AIM OF THE TASK: Every line of the listing is to be printed again exactly.

DATA LISTING:
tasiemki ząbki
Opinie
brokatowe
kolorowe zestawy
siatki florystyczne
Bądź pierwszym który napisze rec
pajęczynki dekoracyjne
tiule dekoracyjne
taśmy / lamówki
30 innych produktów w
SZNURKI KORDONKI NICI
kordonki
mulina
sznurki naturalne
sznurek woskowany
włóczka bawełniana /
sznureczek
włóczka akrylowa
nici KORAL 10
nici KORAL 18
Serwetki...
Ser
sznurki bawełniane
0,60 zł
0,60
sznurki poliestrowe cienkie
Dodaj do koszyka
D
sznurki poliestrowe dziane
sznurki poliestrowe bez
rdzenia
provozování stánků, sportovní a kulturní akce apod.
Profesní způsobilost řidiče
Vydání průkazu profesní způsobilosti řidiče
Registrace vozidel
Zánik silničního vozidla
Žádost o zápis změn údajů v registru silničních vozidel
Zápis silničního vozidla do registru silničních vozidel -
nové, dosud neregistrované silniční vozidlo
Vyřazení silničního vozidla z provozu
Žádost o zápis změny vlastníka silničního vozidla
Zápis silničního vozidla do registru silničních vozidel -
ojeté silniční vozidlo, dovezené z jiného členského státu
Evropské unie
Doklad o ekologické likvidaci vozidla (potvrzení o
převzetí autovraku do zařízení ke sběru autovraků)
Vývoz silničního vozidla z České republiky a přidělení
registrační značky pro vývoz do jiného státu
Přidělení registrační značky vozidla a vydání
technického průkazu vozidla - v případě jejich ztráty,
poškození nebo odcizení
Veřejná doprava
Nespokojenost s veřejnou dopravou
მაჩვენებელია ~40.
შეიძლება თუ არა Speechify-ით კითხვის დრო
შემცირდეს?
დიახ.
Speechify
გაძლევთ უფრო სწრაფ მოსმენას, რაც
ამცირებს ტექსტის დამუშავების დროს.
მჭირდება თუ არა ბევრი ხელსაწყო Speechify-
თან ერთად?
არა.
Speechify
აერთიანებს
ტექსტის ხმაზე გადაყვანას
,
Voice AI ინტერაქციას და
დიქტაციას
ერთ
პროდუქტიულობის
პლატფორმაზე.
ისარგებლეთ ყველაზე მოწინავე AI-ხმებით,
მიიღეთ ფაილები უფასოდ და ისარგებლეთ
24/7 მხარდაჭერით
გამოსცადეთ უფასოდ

FINISHED TASK:
tasiemki ząbki
Opinie
brokatowe
kolorowe zestawy
siatki florystyczne
Bądź pierwszym który napisze rec
pajęczynki dekoracyjne
tiule dekoracyjne
taśmy / lamówki
30 innych produktów w
SZNURKI KORDONKI NICI
kordonki
mulina
sznurki naturalne
sznurek woskowany
włóczka bawełniana /
sznureczek
włóczka akrylowa
nici KORAL 10
nici KORAL 18
Serwetki...
Ser
sznurki bawełniane
0,60 zł
0,60
sznurki poliestrowe cienkie
Dodaj do koszyka
D
sznurki poliestrowe dziane
sznurki poliestrowe bez
rdzenia
provozování stánků, sportovní a kulturní akce apod.
Profesní způsobilost řidiče
Vydání průkazu profesní způsobilosti řidiče
Registrace vozidel
Zánik silničního vozidla
Žádost o zápis změn údajů v registru silničních vozidel
Zápis silničního vozidla do registru silničních vozidel -
nové, dosud neregistrované silniční vozidlo
Vyřazení silničního vozidla z provozu
Žádost o zápis změny vlastníka silničního vozidla
Zápis silničního vozidla do registru silničních vozidel -
ojeté silniční vozidlo, dovezené z jiného členského státu
Evropské unie
Doklad o ekologické likvidaci vozidla (potvrzení o
převzetí autovraku do zařízení ke sběru autovraků)
Vývoz silničního vozidla z České republiky a přidělení
registrační značky pro vývoz do jiného státu
Přidělení registrační značky vozidla a vydání
technického průkazu vozidla - v případě jejich ztráty,
poškození nebo odcizení
Veřejná doprava
Nespokojenost s veřejnou dopravou
მაჩვენებელია ~40.
შეიძლება თუ არა Speechify-ით კითხვის დრო
შემცირდეს?
დიახ.
Speechify
გაძლევთ უფრო სწრაფ მოსმენას, რაც
ამცირებს ტექსტის დამუშავების დროს.
მჭირდება თუ არა ბევრი ხელსაწყო Speechify-
თან ერთად?
არა.
Speechify
აერთიანებს
ტექსტის ხმაზე გადაყვანას
,
Voice AI ინტერაქციას და
დიქტაციას
ერთ
პროდუქტიულობის
პლატფორმაზე.
ისარგებლეთ ყველაზე მოწინავე AI-ხმებით,
მიიღეთ ფაილები უფასოდ და ისარგებლეთ
24/7 მხარდაჭერით
გამოსცადეთ უფასოდ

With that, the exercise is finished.